KUCHING: The European Conservatives and Reformists Group (ECR) of the European Parliament has given its full backing to the state’s palm oil industry amid strong criticisms from European non-governmental organisations (NGOs) on the crop’s alleged damaging impact on the environment.
The parliament’s Committee on Agriculture and Rural Development member Richard Ashworth said ECR would defend the state’s palm oil cultivation practice against the passing of European laws that could affect the production of palm oil in the country.
The South East of England Member of European Parliament (MEP) mentioned that Sarawak had proven that palm oil was environmentally sustainable and that the industry had a phenomenal role to play in bringing wealth to the local community.
He criticised NGOs for using generic criticisms and making sweeping statements on the whole industry.

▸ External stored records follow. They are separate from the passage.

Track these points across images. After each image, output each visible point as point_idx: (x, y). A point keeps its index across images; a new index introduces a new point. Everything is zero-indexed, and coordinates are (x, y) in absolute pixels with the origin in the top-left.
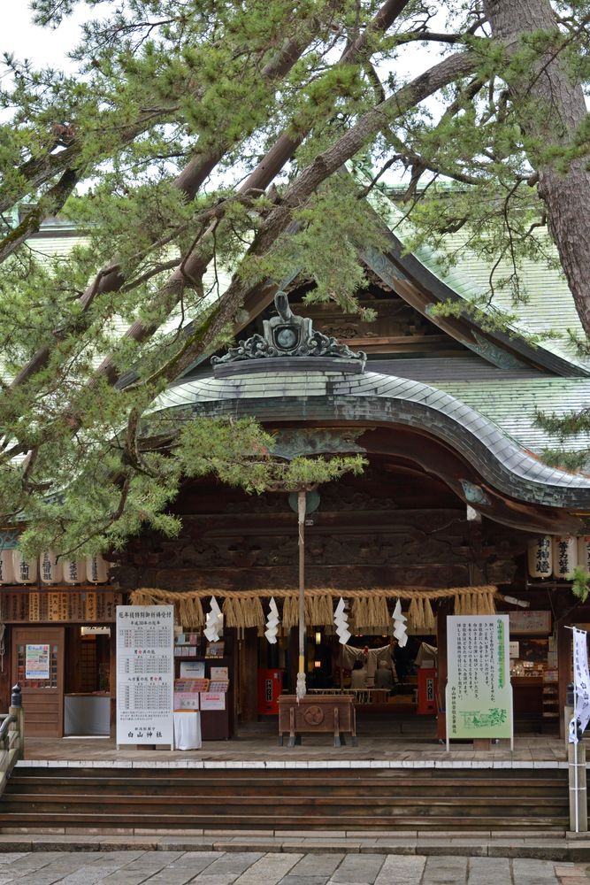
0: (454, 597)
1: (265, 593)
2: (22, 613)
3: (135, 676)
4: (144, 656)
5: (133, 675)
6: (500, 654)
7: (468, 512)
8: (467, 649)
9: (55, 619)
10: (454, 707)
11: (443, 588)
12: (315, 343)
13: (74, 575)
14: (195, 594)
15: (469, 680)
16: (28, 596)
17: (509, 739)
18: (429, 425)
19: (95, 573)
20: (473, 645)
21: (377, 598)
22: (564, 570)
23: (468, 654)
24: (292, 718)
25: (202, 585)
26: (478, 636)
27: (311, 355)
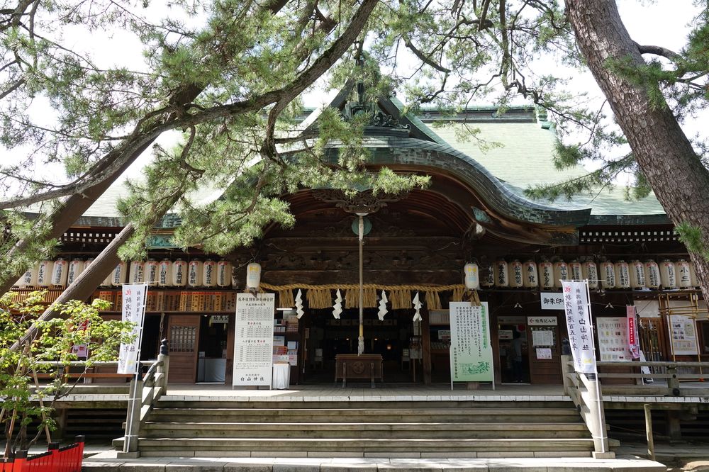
0: (453, 290)
1: (334, 287)
2: (175, 306)
3: (248, 339)
4: (254, 326)
5: (246, 338)
6: (483, 326)
7: (477, 228)
8: (463, 323)
9: (196, 310)
10: (456, 361)
11: (446, 285)
12: (378, 118)
13: (209, 281)
14: (289, 287)
15: (464, 343)
16: (180, 296)
17: (492, 382)
18: (455, 169)
19: (222, 279)
20: (466, 321)
21: (405, 291)
22: (502, 282)
23: (463, 326)
24: (344, 369)
25: (293, 280)
26: (469, 315)
27: (376, 126)
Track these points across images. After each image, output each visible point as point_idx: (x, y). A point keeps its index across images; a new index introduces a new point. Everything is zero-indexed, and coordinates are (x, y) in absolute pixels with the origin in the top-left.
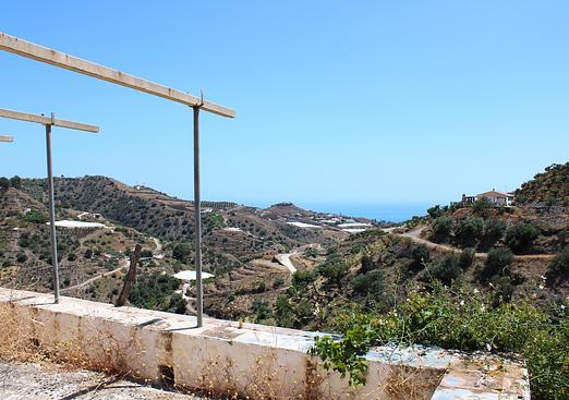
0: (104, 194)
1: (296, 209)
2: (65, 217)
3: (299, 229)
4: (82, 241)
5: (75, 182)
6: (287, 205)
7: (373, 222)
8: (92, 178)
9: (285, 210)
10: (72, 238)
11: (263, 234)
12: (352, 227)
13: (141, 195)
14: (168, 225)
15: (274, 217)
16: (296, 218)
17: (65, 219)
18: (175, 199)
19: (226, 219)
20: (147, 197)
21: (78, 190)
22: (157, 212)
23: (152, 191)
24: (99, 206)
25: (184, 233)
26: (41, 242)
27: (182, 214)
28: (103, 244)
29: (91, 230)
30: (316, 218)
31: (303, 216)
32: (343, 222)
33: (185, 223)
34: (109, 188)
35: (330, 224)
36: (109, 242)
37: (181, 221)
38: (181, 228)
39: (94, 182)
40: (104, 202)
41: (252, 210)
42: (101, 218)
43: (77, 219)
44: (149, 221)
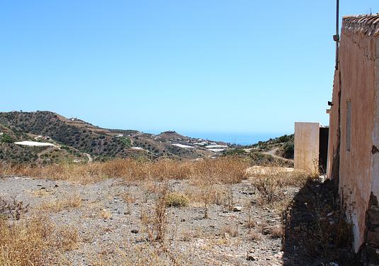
0: (50, 124)
1: (178, 135)
2: (26, 139)
3: (181, 149)
4: (39, 155)
5: (30, 115)
6: (172, 132)
7: (228, 145)
8: (41, 112)
9: (171, 136)
10: (32, 153)
11: (157, 151)
12: (214, 148)
13: (75, 125)
14: (94, 145)
15: (163, 140)
16: (178, 141)
17: (27, 140)
18: (98, 127)
19: (132, 142)
20: (80, 126)
21: (33, 120)
22: (87, 136)
23: (82, 122)
24: (47, 131)
25: (105, 150)
26: (11, 156)
27: (104, 137)
28: (54, 157)
29: (45, 148)
30: (191, 141)
31: (183, 140)
32: (209, 144)
33: (105, 144)
34: (53, 119)
35: (201, 146)
36: (57, 156)
37: (103, 143)
38: (103, 147)
39: (43, 115)
40: (50, 129)
41: (149, 136)
42: (50, 140)
43: (34, 140)
44: (81, 142)
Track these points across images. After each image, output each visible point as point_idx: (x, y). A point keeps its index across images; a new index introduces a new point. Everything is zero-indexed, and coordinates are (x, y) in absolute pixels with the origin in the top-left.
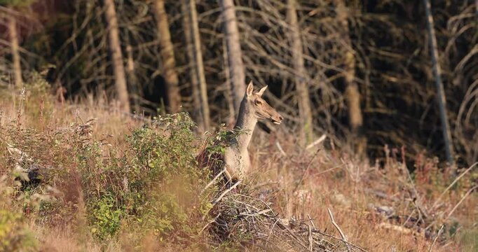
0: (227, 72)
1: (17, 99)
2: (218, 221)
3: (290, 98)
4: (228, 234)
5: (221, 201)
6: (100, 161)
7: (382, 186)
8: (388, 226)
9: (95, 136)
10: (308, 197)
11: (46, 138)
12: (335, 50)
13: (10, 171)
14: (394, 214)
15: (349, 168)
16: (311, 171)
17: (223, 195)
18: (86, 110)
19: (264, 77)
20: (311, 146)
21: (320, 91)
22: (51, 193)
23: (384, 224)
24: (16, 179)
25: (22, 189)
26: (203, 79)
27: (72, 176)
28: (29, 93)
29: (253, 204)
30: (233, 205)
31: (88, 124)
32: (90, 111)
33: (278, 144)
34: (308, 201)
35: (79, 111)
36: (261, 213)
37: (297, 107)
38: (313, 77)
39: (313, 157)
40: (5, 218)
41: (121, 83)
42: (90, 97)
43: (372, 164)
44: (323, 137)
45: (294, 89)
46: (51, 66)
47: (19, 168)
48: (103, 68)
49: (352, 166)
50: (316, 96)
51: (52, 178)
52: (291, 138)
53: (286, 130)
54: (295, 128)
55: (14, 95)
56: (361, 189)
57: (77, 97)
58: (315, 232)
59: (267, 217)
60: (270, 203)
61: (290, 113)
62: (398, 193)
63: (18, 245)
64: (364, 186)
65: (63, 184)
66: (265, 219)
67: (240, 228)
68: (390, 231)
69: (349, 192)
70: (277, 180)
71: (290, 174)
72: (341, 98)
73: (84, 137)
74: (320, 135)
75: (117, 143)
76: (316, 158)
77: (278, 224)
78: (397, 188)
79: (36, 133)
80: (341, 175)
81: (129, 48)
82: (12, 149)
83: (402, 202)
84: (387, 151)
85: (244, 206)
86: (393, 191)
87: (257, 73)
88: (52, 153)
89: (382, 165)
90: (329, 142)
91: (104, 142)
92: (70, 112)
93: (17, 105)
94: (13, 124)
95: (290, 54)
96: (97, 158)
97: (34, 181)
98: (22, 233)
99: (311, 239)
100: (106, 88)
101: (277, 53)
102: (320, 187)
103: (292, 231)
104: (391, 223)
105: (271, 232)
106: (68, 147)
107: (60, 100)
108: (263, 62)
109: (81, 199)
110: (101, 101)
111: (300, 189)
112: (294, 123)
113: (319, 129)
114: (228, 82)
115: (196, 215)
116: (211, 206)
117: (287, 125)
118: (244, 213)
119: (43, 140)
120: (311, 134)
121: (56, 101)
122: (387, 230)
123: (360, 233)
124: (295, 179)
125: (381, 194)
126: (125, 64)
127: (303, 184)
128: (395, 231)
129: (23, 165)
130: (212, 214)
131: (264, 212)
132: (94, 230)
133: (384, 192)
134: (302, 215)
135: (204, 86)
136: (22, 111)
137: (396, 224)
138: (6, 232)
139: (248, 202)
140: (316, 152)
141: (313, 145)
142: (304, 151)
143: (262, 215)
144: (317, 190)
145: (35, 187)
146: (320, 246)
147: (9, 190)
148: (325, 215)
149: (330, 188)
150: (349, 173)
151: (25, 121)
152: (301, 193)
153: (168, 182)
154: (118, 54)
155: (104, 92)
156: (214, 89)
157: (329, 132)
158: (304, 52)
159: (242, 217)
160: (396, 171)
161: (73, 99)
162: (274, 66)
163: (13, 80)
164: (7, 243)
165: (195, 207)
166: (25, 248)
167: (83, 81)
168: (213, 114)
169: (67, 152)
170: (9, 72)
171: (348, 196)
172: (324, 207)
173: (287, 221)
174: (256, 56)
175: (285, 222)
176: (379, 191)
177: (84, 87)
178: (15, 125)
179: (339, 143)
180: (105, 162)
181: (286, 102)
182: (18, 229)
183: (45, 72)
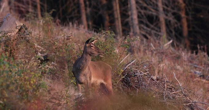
0: (130, 13)
1: (39, 24)
2: (125, 77)
3: (157, 24)
4: (130, 83)
5: (127, 69)
6: (75, 51)
7: (197, 62)
8: (199, 79)
9: (72, 40)
10: (165, 67)
11: (51, 41)
12: (176, 4)
13: (36, 55)
14: (202, 74)
15: (182, 54)
16: (166, 56)
17: (128, 66)
18: (69, 29)
19: (146, 15)
20: (166, 45)
21: (170, 21)
22: (53, 65)
23: (197, 79)
24: (38, 59)
25: (41, 63)
26: (119, 16)
27: (63, 58)
28: (44, 22)
29: (141, 70)
30: (132, 70)
31: (70, 35)
32: (70, 30)
33: (152, 44)
34: (164, 69)
35: (66, 30)
36: (144, 74)
37: (160, 28)
38: (167, 15)
39: (167, 50)
40: (33, 76)
41: (84, 17)
42: (71, 24)
43: (192, 53)
44: (171, 41)
45: (159, 20)
46: (53, 10)
47: (39, 54)
48: (76, 11)
49: (183, 54)
50: (168, 24)
51: (54, 58)
52: (157, 41)
53: (155, 38)
54: (159, 37)
55: (38, 23)
56: (187, 63)
57: (65, 23)
58: (167, 82)
59: (147, 76)
60: (148, 70)
61: (157, 31)
62: (203, 65)
63: (39, 88)
64: (189, 62)
65: (59, 61)
66: (146, 77)
67: (135, 80)
68: (200, 82)
69: (182, 65)
70: (151, 60)
71: (157, 57)
72: (179, 24)
73: (68, 41)
74: (169, 40)
75: (82, 44)
76: (168, 50)
77: (152, 79)
78: (203, 63)
79: (47, 39)
80: (179, 57)
81: (88, 3)
82: (37, 46)
83: (205, 69)
84: (199, 47)
85: (137, 71)
86: (201, 65)
87: (143, 14)
88: (54, 48)
89: (197, 53)
90: (174, 44)
91: (76, 43)
92: (62, 30)
93: (39, 27)
94: (37, 35)
95: (157, 5)
96: (74, 50)
97: (46, 60)
98: (41, 82)
99: (165, 85)
100: (77, 19)
101: (151, 5)
102: (170, 63)
103: (157, 82)
104: (200, 78)
105: (148, 82)
106: (61, 45)
107: (57, 25)
108: (145, 9)
109: (66, 68)
110: (75, 25)
111: (161, 63)
112: (159, 35)
113: (170, 38)
114: (130, 17)
115: (116, 74)
116: (123, 71)
117: (156, 36)
118: (137, 74)
119: (50, 42)
120: (166, 40)
121: (56, 25)
122: (199, 81)
123: (187, 82)
124: (159, 59)
125: (196, 66)
126: (86, 10)
127: (162, 61)
128: (202, 82)
129: (41, 53)
130: (123, 74)
131: (145, 73)
132: (72, 81)
133: (197, 65)
134: (162, 75)
135: (120, 19)
136: (41, 29)
137: (203, 79)
138: (34, 82)
139: (139, 69)
140: (168, 48)
141: (167, 44)
142: (163, 47)
143: (145, 75)
144: (168, 64)
145: (47, 62)
146: (170, 88)
147: (35, 64)
148: (172, 75)
149: (174, 63)
150: (182, 57)
151: (42, 34)
152: (162, 65)
153: (104, 60)
154: (83, 5)
155: (76, 21)
156: (124, 20)
157: (174, 39)
158: (163, 4)
159: (136, 75)
160: (203, 56)
161: (63, 24)
162: (150, 10)
163: (37, 16)
164: (34, 87)
165: (115, 71)
166: (42, 89)
167: (67, 17)
168: (123, 31)
169: (61, 48)
170: (36, 12)
171: (182, 66)
172: (171, 71)
173: (155, 77)
174: (142, 6)
175: (155, 78)
176: (195, 64)
177: (68, 19)
178: (38, 36)
179: (178, 44)
180: (77, 52)
181: (155, 26)
182: (39, 80)
183: (51, 13)
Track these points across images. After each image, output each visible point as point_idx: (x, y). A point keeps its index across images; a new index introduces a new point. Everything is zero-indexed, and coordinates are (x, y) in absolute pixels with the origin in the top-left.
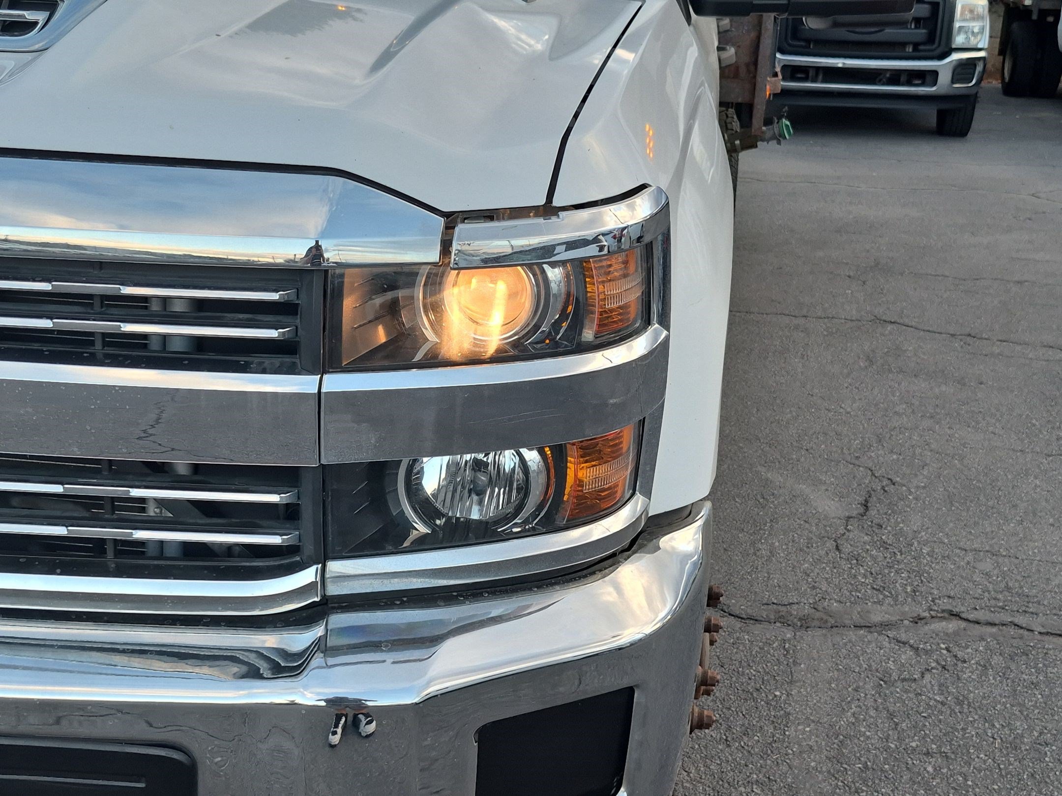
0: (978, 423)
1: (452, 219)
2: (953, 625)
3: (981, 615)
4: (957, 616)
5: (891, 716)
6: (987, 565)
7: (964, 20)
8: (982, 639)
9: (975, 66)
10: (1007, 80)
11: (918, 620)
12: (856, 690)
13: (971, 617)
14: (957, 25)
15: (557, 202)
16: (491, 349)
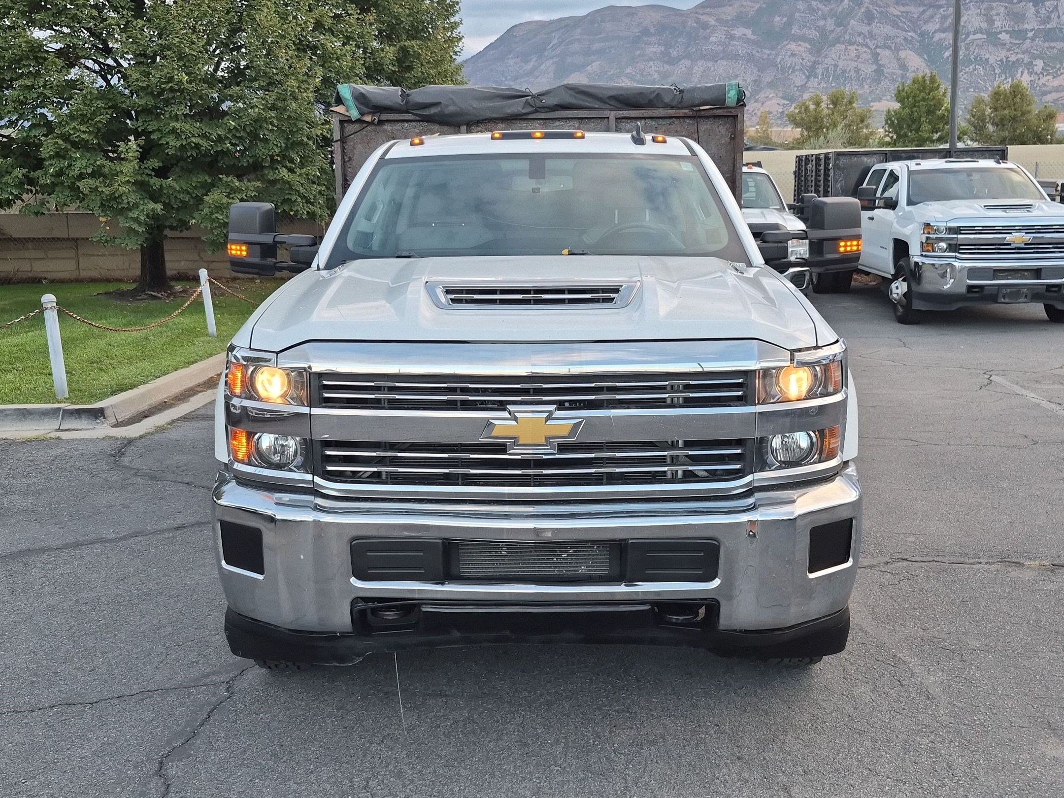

“We are conscious that there is a great deal of legislation being passed in the European Parliament within months or even years, which will heavily impact upon crops such as palm oil and in turn creating considerable effect on the prosperity of those producing the crop in Malaysia.
“We have been given great reassurance that in environmental terms, Sarawak has exceeded expectations. The agriculture development of palm oil, particularly the cooperative element with small farmers and shareholders scheme, is not just environmentally sustainable but has done enormous amount of good to lift small farmers out of subsistence agriculture and giving them a sense of involvement and dignified existence.
“On the series of ongoing debates in the European Parliament, we will make a difference. We will go back and speak on your behalf. We are on your side on this particular argument,” he told a press conference at Pullman Hotel here on Tuesday after attending a roundtable dialogue on the state’s palm oil industry.
Present were Deputy Chief Minister Datuk Patinggi Tan Sri Alfred Jabu Numpang and Roger Helmer, the MEP representing East Midlands England and member of the Industry, Research and Energy Committee.
Ashworth and Helmer were part of a delegation – including South East England MEP Nirj Deva and MEP representing Yorkshire and Humber region of the United Kingdom Amjad Bashir – on a two-day visit here to learn and better understand about palm oil crop and its cultivation, social element and environmental aspect.
Deva is also vice-chair of the Development Committee, while Bashir is also a Substitute Committee on International Trade.
Ashworth acknowledged that that there were examples of bad cultivation practices, such as the slash and burn policies of certain countries on their forests. He deemed the potential and productivity of palm oil crop and what it had achieved for the people and Sarawak as “fantastic” and should be cherished and encouraged.
Helmer also echoed Ashworth opinion on the damaging effect of what he labelled as unsubstantiated criticisms in the part of European NGOs and Green Party movement in the European Parliament.
“The Green organisation, which has so much influence in the European institution, does not focus particularly on Malaysia but are driven by an obsessive ideology and with little regards to facts. My personal view is they do a great deal of damage.
“The difference that has been made by us coming here is that we have a much clearer grasps on what is actually going on. One example is the issue of how much land have taken up for palm oil cultivation and how much land remains for the benefit of the environment.”
Citing Europe’s flawed biofuels policy as an example, Helmer mentioned that the European institution frequently introduced laws only to change it later on when the effect was found to be damaging.
Ashworth sits in a 19 strong Conservative delegation in Brussels, which is part of the ECR with 71 MEPs, and is the third largest group in the European Parliament. Helmer leads 24 United Kingdom Independence Party (UKIP) members, the largest UK delegation in Brussels. The European Parliament is composed of 751 members.